Brano fornito:
Sardegna elvetica? Andrea Caruso ci parla del Canton Marittimo

Di Adriano Bomboi.

La Sardegna come nuovo Canton Marittimo della Svizzera? E’ chiaro, un’ipotetica annessione dell’isola alla Confederazione non avrebbe maggiori probabilità di una piena indipendenza del Popolo Sardo. Ciò nonostante, l’idea rientra nel novero di una intelligente provocazione su cui riflettere. Infatti la vulgata accademica isolana ignora che il diritto elvetico, di gran lunga più avanzato e liberale del nostro rigido costituzionalismo, consentirebbe ai sardi una piena sovranità fiscale; lo studio e la valorizzazione della propria storia; l’uso della propria lingua madre, e persino la capacità di esercitare il proprio veto su tematiche quali basi militari e politica estera. Per non parlare dei canoni di trasparenza che regolano le attività della pubblica amministrazione.

Consegna scritta a: Trasforma in un CSV a due colonne, "campo" e "valore", la parte dei record che si apre con la riga contenente "collection date: 1907-11" e arriva fino alla fine dei record, entrambi gli estremi compresi. Metti una riga per ciascuna riga dei record, con ogni voce tra virgolette e gli a capo sostituiti da spazi.

Materiale di partenza:
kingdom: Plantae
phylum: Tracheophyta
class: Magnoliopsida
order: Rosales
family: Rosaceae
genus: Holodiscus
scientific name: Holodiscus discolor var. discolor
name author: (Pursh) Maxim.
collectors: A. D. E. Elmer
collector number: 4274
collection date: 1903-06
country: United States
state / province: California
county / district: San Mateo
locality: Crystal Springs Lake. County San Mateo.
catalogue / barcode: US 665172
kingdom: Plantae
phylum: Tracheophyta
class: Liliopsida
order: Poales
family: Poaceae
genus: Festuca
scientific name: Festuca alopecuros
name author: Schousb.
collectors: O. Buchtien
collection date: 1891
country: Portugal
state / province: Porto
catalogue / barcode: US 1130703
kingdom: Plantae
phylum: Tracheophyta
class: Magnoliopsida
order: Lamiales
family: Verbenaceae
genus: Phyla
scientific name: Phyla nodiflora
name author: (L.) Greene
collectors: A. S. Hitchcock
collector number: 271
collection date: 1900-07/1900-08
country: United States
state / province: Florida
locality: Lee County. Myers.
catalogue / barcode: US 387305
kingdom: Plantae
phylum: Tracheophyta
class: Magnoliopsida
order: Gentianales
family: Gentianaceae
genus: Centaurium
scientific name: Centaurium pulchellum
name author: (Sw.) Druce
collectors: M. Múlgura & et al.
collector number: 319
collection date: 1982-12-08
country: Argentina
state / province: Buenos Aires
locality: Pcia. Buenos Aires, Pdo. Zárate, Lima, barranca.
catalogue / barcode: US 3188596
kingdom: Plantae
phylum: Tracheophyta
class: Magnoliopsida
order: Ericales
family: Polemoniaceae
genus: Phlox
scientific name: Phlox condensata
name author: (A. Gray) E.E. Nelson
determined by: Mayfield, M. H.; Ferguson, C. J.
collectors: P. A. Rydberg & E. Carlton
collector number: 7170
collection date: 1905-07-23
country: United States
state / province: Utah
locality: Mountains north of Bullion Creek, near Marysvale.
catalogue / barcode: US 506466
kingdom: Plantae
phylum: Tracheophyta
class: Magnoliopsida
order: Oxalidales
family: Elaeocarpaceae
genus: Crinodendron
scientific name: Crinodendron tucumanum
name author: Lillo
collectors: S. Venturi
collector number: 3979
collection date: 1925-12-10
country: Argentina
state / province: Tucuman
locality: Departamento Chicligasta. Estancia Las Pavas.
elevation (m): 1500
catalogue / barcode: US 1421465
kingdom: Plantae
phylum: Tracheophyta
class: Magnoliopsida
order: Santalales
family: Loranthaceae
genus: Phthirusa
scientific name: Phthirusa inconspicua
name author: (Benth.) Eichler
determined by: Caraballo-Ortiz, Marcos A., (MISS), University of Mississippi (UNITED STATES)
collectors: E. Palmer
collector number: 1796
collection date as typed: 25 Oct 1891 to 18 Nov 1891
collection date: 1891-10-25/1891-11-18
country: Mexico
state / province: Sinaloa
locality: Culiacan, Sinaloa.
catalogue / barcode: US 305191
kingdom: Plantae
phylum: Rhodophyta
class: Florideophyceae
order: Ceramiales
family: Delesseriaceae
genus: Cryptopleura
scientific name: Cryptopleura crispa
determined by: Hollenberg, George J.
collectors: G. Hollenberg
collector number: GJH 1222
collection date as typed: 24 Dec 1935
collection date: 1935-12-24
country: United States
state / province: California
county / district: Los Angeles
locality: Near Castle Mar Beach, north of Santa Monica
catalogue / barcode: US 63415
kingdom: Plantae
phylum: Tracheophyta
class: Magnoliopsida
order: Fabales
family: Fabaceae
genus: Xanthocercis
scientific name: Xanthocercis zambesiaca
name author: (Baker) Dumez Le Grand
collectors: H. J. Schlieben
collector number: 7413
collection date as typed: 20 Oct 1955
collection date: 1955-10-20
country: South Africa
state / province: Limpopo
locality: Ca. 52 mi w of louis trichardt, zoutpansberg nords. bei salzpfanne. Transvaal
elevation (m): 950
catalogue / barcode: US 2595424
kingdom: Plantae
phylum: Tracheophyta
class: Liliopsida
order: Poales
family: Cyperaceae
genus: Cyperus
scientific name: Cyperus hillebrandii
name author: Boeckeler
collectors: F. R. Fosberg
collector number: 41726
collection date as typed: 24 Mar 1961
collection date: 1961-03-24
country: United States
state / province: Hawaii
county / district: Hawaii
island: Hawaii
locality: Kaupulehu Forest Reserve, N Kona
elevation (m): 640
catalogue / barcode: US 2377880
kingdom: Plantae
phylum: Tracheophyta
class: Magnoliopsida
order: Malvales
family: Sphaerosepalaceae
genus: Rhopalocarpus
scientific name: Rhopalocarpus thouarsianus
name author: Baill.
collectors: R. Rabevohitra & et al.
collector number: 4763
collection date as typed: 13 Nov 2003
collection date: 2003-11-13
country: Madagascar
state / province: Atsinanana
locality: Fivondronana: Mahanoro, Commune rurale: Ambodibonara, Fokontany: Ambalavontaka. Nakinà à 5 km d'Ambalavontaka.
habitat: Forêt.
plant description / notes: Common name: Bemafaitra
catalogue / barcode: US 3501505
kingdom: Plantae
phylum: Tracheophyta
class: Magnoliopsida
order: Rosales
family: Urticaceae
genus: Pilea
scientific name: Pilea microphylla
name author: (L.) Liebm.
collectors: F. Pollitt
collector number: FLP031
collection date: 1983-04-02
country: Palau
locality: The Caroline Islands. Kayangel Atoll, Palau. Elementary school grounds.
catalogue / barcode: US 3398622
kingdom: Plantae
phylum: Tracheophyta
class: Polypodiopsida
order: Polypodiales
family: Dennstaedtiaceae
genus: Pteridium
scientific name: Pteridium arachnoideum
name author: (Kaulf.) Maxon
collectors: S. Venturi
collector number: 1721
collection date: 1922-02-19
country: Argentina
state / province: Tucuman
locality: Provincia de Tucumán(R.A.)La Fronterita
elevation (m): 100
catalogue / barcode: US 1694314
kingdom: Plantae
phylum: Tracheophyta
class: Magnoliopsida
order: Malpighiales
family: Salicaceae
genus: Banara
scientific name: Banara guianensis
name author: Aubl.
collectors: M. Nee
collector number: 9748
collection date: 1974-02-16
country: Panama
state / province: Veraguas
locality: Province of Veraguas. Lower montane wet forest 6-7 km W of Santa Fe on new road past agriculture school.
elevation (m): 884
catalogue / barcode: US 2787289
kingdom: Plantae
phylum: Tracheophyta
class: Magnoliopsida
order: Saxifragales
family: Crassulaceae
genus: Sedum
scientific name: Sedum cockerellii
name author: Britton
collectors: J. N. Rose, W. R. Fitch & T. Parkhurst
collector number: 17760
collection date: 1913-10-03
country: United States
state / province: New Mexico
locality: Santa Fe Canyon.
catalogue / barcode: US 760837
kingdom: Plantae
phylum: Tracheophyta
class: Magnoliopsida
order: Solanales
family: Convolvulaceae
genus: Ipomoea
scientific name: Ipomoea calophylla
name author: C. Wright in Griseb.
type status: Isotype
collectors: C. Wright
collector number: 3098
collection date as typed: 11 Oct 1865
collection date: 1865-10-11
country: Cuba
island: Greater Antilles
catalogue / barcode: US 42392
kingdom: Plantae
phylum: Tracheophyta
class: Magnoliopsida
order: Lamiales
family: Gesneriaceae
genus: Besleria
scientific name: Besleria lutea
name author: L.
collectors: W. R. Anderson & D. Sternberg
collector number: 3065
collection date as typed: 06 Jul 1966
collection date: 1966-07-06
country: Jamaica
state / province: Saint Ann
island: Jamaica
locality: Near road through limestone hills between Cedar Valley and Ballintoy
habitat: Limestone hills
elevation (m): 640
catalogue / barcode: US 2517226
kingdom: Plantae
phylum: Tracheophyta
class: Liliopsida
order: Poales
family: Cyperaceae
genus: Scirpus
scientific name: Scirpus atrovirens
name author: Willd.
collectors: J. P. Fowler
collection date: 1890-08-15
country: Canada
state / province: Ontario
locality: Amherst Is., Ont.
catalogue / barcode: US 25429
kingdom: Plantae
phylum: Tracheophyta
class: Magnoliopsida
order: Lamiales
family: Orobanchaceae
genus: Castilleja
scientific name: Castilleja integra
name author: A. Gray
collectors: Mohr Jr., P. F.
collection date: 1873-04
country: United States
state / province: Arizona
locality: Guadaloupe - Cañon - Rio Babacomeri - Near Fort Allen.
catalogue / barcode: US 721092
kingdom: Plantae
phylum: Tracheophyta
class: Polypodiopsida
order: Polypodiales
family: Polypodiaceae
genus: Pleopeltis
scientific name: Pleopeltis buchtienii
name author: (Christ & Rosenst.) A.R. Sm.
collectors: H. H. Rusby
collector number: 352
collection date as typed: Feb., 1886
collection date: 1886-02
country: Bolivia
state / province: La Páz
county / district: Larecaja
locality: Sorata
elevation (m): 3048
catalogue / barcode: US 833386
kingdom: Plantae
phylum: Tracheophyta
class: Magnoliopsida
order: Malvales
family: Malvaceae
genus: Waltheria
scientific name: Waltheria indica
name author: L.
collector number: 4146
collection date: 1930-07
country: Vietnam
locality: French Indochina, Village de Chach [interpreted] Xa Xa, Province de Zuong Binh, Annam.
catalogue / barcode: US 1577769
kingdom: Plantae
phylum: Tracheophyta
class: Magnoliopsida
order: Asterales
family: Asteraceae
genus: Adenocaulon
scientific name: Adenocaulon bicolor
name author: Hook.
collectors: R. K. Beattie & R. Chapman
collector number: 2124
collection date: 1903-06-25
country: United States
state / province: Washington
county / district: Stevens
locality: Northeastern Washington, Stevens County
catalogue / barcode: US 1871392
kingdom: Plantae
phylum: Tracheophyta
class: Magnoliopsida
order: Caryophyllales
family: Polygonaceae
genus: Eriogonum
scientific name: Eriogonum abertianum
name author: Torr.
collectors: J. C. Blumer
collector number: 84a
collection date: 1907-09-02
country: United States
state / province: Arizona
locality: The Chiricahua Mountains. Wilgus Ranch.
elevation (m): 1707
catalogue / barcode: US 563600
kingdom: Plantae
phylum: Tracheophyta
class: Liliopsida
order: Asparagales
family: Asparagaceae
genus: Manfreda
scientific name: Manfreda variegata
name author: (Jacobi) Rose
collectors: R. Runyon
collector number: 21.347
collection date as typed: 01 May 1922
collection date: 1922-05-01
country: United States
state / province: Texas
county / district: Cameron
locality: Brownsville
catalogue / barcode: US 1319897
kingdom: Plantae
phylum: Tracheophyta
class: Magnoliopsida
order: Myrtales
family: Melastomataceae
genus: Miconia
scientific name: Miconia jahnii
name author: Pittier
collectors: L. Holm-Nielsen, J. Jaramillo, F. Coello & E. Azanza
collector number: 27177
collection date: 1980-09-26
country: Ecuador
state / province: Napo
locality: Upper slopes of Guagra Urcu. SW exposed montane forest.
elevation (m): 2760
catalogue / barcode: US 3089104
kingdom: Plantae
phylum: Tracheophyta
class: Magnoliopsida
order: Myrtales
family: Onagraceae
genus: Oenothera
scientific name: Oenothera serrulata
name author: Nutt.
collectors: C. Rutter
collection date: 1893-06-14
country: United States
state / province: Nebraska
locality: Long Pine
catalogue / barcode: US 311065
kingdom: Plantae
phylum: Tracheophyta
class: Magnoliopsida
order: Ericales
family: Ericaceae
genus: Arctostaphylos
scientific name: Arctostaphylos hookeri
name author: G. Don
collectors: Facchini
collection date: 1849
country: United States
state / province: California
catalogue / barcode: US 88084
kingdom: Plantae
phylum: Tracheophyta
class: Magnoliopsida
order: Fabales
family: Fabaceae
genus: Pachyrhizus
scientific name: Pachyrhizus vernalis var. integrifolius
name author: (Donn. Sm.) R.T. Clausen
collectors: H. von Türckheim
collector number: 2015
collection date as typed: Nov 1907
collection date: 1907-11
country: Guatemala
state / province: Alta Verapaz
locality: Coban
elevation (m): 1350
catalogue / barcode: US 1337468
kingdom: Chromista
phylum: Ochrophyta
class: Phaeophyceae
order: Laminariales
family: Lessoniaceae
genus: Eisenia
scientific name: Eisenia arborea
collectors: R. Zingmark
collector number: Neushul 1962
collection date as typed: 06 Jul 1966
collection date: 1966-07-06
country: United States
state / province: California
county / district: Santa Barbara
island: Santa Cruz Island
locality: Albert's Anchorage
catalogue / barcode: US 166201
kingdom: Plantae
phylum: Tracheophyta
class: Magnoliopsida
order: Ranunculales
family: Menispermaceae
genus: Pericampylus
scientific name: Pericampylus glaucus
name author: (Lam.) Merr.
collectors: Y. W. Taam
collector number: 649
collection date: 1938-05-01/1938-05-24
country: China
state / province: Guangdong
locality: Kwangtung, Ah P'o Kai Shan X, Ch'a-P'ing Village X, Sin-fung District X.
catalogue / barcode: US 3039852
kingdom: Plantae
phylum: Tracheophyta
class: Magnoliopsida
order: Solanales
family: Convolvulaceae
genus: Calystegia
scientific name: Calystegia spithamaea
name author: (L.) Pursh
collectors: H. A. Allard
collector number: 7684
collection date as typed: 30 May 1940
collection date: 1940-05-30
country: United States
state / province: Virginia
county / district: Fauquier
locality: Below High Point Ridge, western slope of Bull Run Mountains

Consegna scritta b: Nel testo sulla Sardegna elvetica, riporta il tratto che si apre con le parole "La Sardegna come" e si chiude con "della pubblica amministrazione.", mettendo "Federazione" al posto di "Confederazione".

Risposta completa a:
campo,valore
"collection date:","1907-11"
"country:","Guatemala"
"state / province:","Alta Verapaz"
"locality:","Coban"
"elevation (m):","1350"
"catalogue / barcode:","US 1337468"
"kingdom:","Chromista"
"phylum:","Ochrophyta"
"class:","Phaeophyceae"
"order:","Laminariales"
"family:","Lessoniaceae"
"genus:","Eisenia"
"scientific name:","Eisenia arborea"
"collectors:","R. Zingmark"
"collector number:","Neushul 1962"
"collection date as typed:","06 Jul 1966"
"collection date:","1966-07-06"
"country:","United States"
"state / province:","California"
"county / district:","Santa Barbara"
"island:","Santa Cruz Island"
"locality:","Albert's Anchorage"
"catalogue / barcode:","US 166201"
"kingdom:","Plantae"
"phylum:","Tracheophyta"
"class:","Magnoliopsida"
"order:","Ranunculales"
"family:","Menispermaceae"
"genus:","Pericampylus"
"scientific name:","Pericampylus glaucus"
"name author:","(Lam.) Merr."
"collectors:","Y. W. Taam"
"collector number:","649"
"collection date:","1938-05-01/1938-05-24"
"country:","China"
"state / province:","Guangdong"
"locality:","Kwangtung, Ah P'o Kai Shan X, Ch'a-P'ing Village X, Sin-fung District X."
"catalogue / barcode:","US 3039852"
"kingdom:","Plantae"
"phylum:","Tracheophyta"
"class:","Magnoliopsida"
"order:","Solanales"
"family:","Convolvulaceae"
"genus:","Calystegia"
"scientific name:","Calystegia spithamaea"
"name author:","(L.) Pursh"
"collectors:","H. A. Allard"
"collector number:","7684"
"collection date as typed:","30 May 1940"
"collection date:","1940-05-30"
"country:","United States"
"state / province:","Virginia"
"county / district:","Fauquier"
"locality:","Below High Point Ridge, western slope of Bull Run Mountains"

Risposta completa b:
La Sardegna come nuovo Canton Marittimo della Svizzera? E’ chiaro, un’ipotetica annessione dell’isola alla Federazione non avrebbe maggiori probabilità di una piena indipendenza del Popolo Sardo. Ciò nonostante, l’idea rientra nel novero di una intelligente provocazione su cui riflettere. Infatti la vulgata accademica isolana ignora che il diritto elvetico, di gran lunga più avanzato e liberale del nostro rigido costituzionalismo, consentirebbe ai sardi una piena sovranità fiscale; lo studio e la valorizzazione della propria storia; l’uso della propria lingua madre, e persino la capacità di esercitare il proprio veto su tematiche quali basi militari e politica estera. Per non parlare dei canoni di trasparenza che regolano le attività della pubblica amministrazione.